In den Randbezirken des Sonnensystems

Gonggong, Quaoar, Orcus, Salacia, Gǃkúnǁ’hòmdímà, Leleākūhonua: Die Namen dieser Welten haben Sie vermutlich noch nicht gehört (vielleicht bis auf Quaoar). Und doch handelt es sich um Himmelskörper, die wahrscheinlich oder sicher die Definition eines Zwergplaneten erfüllen und damit bis zur Aberkennung des Planeten-Status für Pluto genau genommen denselben Anspruch auf die Bezeichnung „Planet“ gehabt hätten.
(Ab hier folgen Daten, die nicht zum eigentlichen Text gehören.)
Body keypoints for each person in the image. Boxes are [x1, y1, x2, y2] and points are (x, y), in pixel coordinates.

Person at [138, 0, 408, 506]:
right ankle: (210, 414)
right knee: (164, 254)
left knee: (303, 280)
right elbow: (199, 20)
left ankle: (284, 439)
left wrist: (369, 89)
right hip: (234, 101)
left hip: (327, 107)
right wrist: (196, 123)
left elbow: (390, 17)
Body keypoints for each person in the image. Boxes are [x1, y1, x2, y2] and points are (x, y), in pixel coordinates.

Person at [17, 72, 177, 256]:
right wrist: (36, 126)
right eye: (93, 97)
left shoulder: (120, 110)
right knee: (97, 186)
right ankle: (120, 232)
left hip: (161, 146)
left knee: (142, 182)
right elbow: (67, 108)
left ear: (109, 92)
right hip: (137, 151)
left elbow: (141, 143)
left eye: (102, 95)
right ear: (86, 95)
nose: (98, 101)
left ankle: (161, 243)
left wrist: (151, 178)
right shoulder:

Dass man sie nicht in den Karten des Nachthimmels für Hobbyastronomen findet, liegt daran, dass sie die Sonne ganz weit draußen umkreisen, wo es fast ein Wunder ist, dass man die ab etwa 600 Kilometer durchmessenden Objekte überhaupt gefunden hat.

Aber warum kreisen so viele von ihnen auf Orbits, die so exzentrisch sind und schräg zur Ekliptik stehen, sodass man diesen Himmelskörpern schon die Bezeichnung „Detached Objects“ gegeben hat? Damit befasst sich eine Studie der University of Colorado, die im Astrophysical Journal veröffentlicht wurde. Einige Forscher, darunter „Pluto-Killer“ Mike Brown, glauben, dass ein bisher unbekanntes, großes Objekt dafür verantwortlich ist, der „Planet 9“. Seit Jahren wird denn auch danach gesucht, doch bisher ohne Erfolg.